Thanks to Ben Rothenberg, I came across this wonderful 16-year-old photo of our US Open finalists Flavia Pennetta and Roberta Vinci, who together won the girls’ doubles French Open title in 1999 as teenagers. You know I love these throwbacks and have the entire Little Tennis Stars section dedicated to old photos of WTA players. Actually, Pennetta has already been featured, her first tennis photos and young pics in a romantic white dress.

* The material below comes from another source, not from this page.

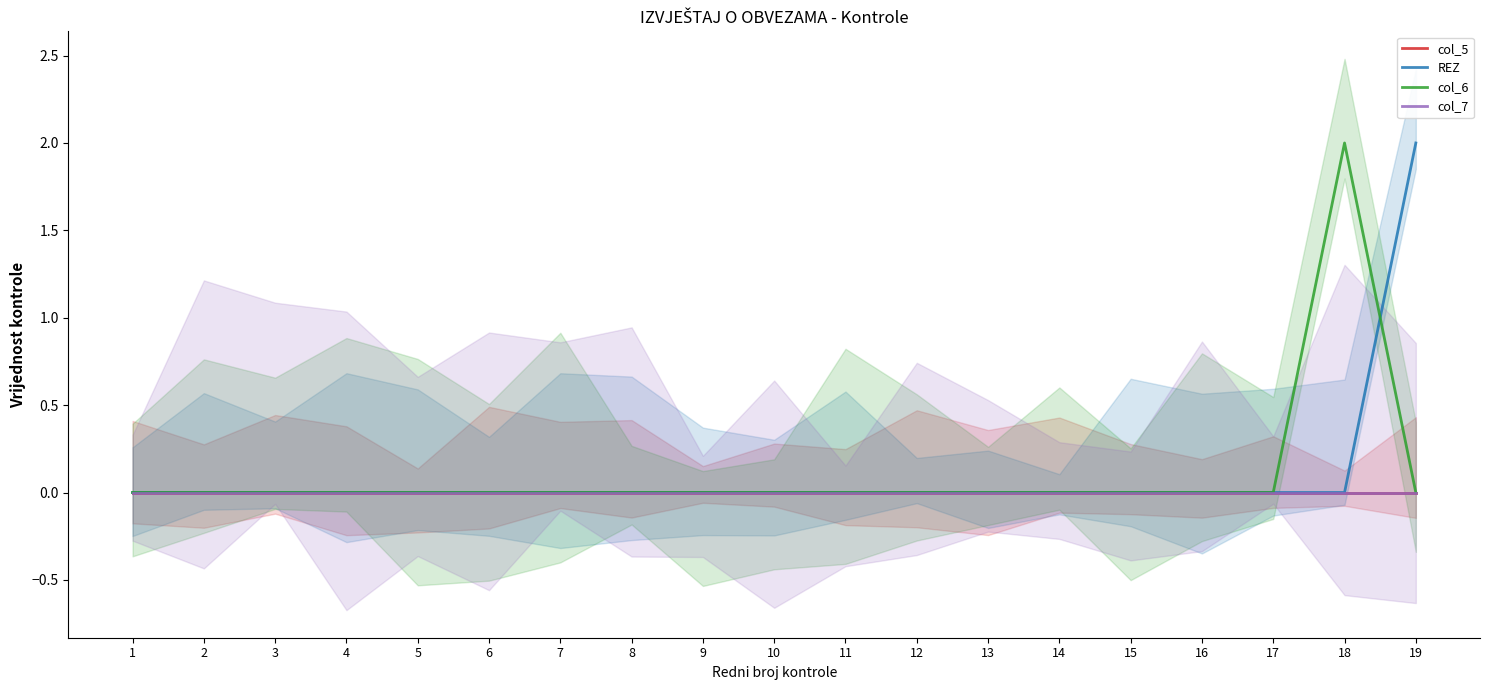

Is it true that col_6 equals 1 at 19?

False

The upcoming US Open final is historic in so many ways, but let’s mention just the most important facts that make it stand out:
- It’s the first all-Italian Grand Slam final in the Open Era;
- Pennetta (33 years, 6 months) and Vinci (32 years, 6 months) are the oldest Grand Slam finalists in the Open Era and also with their combined age (66 years, 19 days) this is the oldest Grand Slam final;
- This is the first time at the US Open since the inception of computerized rankings (November 1975) that both finalists have been ranked outside the Top 20 (Pennetta No.26, Vinci No. 43).
When it comes to their head-to-head stats, Pennetta leads 5-4, while their last meeting was at the 2013 US Open and Pennetta beat Vinci to advance to her career-first Grand Slam semifinal. This fortnight, Vinci recorded the biggest surprise of the tournament by stopping world No.1 Serena Williams in the semis, but overall Pennetta’s road to the final included higher ranked opponents on average (No. 49 to Vinci’s No.126) and Pennetta spent less time on court on average (1h 26 min to Vinci’s 1h 53 min).